Given a URL, this downloads the database to a temp directory and returns a path to it. BUT it checks the content length header at the start of streaming back that data and, if it’s more than the limit, raises an error. When the download finishes it uses sqlite3.connect(…) and then runs a PRAGMA quick_check to confirm the SQLite data is valid - raising an error if not. Finally, if the content length header lies to us - if it says 2MB but we download 3MB - we get an error raised as soon as we notice that problem.

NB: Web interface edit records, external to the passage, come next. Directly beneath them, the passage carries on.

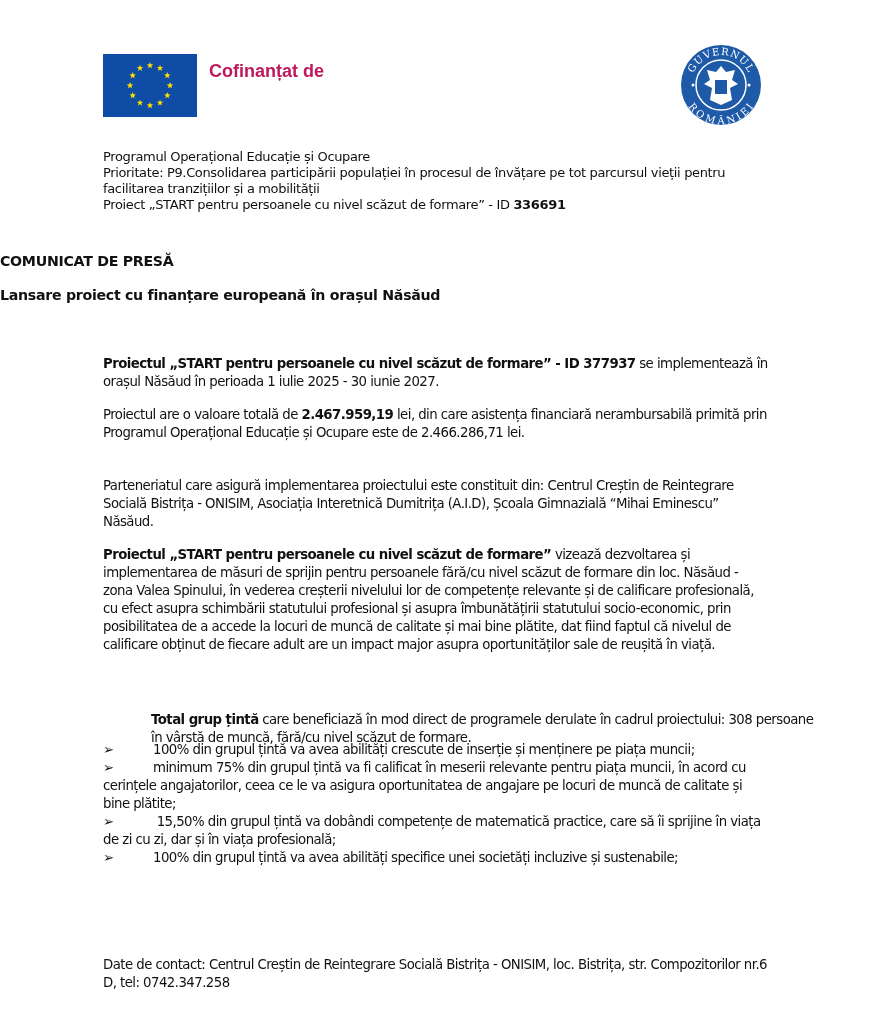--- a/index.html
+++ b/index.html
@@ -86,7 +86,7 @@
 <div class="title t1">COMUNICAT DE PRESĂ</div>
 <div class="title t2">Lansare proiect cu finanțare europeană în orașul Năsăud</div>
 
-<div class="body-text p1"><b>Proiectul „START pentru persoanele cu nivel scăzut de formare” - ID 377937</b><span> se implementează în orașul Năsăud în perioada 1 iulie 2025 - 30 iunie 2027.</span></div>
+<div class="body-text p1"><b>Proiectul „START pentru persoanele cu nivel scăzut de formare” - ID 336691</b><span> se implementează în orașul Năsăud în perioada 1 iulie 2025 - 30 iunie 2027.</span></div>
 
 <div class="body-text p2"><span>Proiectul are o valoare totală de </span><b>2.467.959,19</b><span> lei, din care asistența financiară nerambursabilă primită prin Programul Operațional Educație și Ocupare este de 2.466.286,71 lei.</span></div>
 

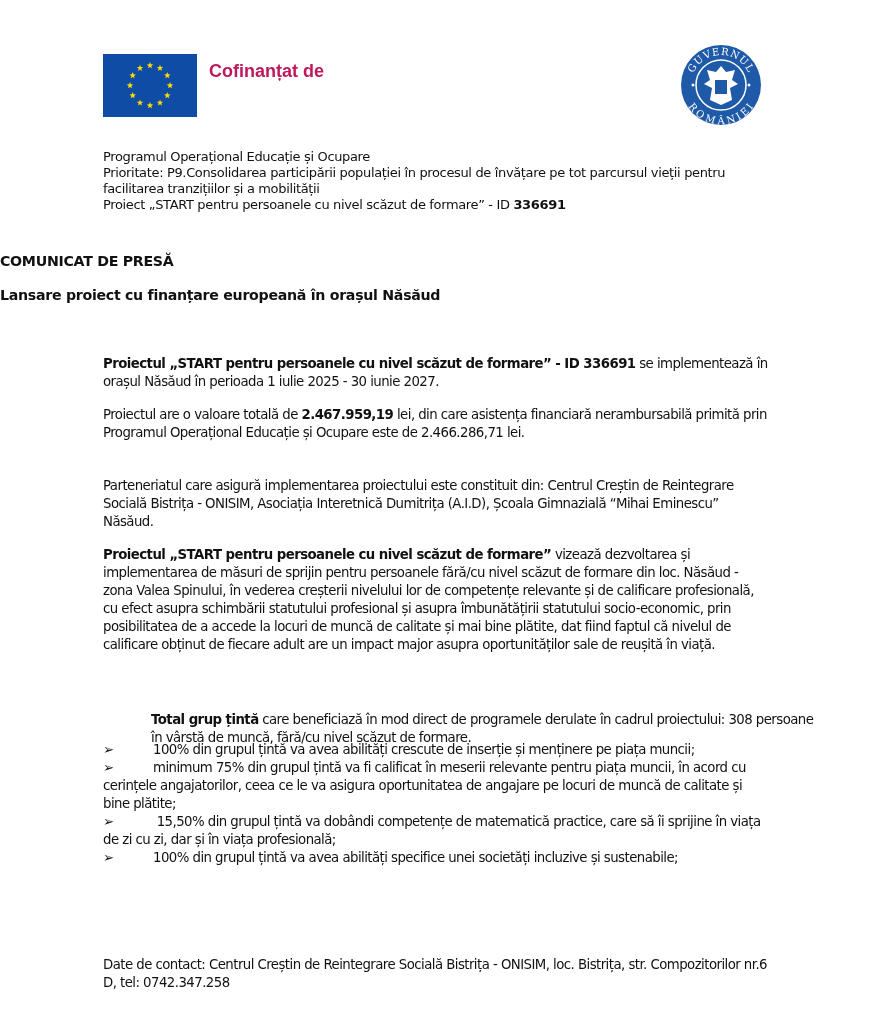--- a/index.html
+++ b/index.html
@@ -25,7 +25,7 @@
     .p2 { top: 406px; }
     .p3 { top: 477px; }
     .p4 { top: 546px; }
-    .p5 { top: 711px; margin-left: 48px; }
+    .p5 { top: 693px; }
     .p6 { top: 741px; }
     .p7 { top: 956px; }
     .bullet-line .arrow { display: inline-block; width: 50px; }

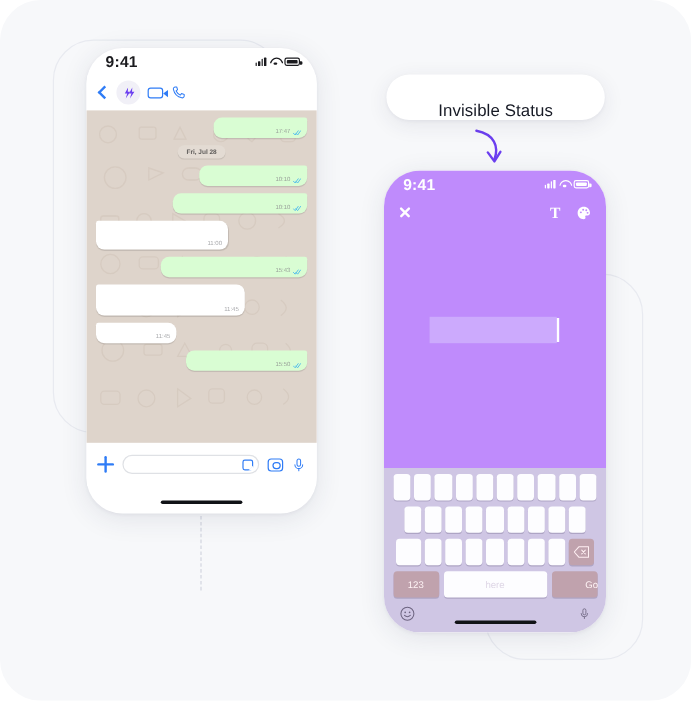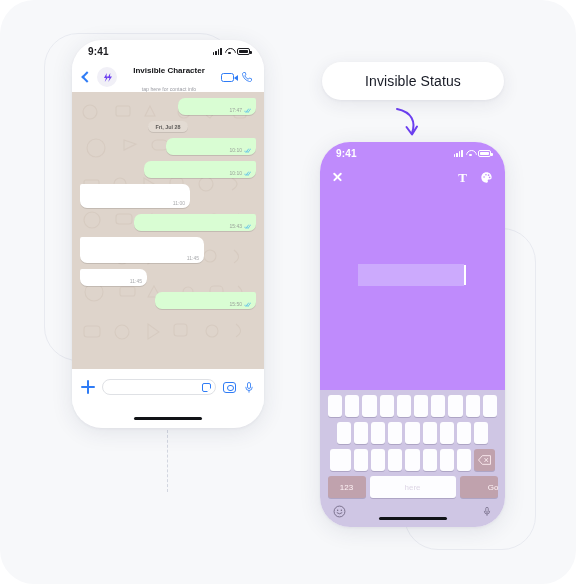--- a/index.html
+++ b/index.html
@@ -52,7 +52,7 @@
     align-items: center;
     justify-content: space-between;
     padding: 0 14px 0 16px;
-    font-size: 10px;
+    font-size: 13px;
     font-weight: bold;
     letter-spacing: .2px;
   }

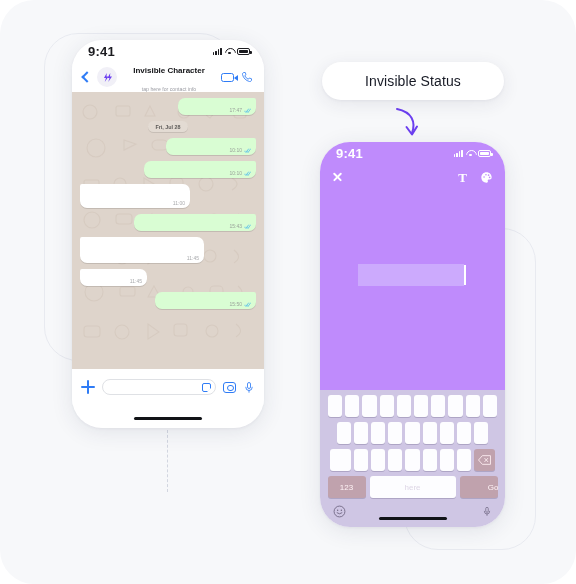--- a/index.html
+++ b/index.html
@@ -317,10 +317,6 @@
             <path d="M9.5 2 L4 12 L8 12 L5.5 20 L13 9 L9 9 Z" fill="#6c3ff0"></path>
             <path d="M16.5 2 L11 12 L15 12 L12.5 20 L20 9 L16 9 Z" fill="#6c3ff0"></path>
           </svg>
-        </span>
-        <span class="wa-titles">
-          <span class="wa-name">Invisible Character</span><br>
-          <span class="wa-sub">tap here for contact info</span>
         </span>
         <span class="wa-actions">
           <span class="ic-video"></span>

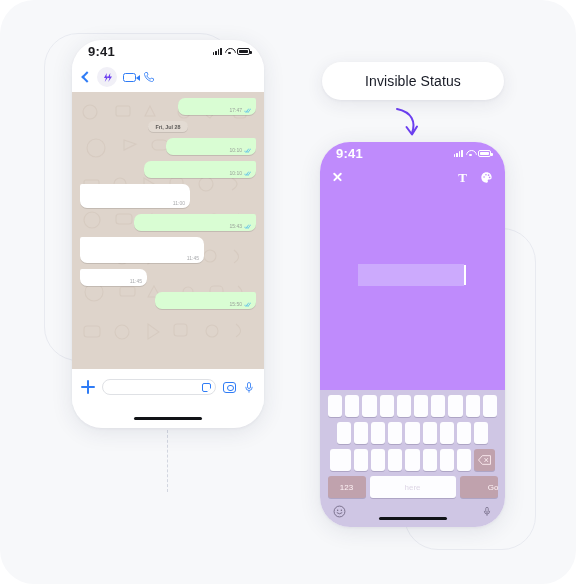--- a/index.html
+++ b/index.html
@@ -253,7 +253,7 @@
     background: #ffffff;
     border-radius: 22px;
     box-shadow: 0 4px 18px rgba(40,45,80,0.09), 0 1px 3px rgba(40,45,80,0.05);
-    display: flex; align-items: center; justify-content: center;
+    display: flex; align-items: flex-end; justify-content: center;
   }
   .pill-status {
     left: 322px; top: 62px; width: 182px; height: 38px;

I could write this function myself, but it would take me the better part of fifteen minutes to look up all of the details and get the code working right. Claude knocked it out in 15 seconds.

I find LLMs respond extremely well to function signatures like the one I use here. I get to act as the function designer, the LLM does the work of building the body to my specification.

I’ll often follow-up with “Now write me the tests using pytest”. Again, I dictate my technology of choice - I want the LLM to save me the time of having to type out the code that’s sitting in my head already.

If your reaction to this is “surely typing out the code is faster than typing out an English instruction of it”, all I can tell you is that it really isn’t for me any more. Code needs to be correct. English has enormous room for shortcuts, and vagaries, and typos, and saying things like “use that popular HTTP library” if you can’t remember the name off the top of your head.

The good coding LLMs are excellent at filling in the gaps. They’re also much less lazy than me - they’ll remember to catch likely exceptions, add accurate docstrings, and annotate code with the relevant types.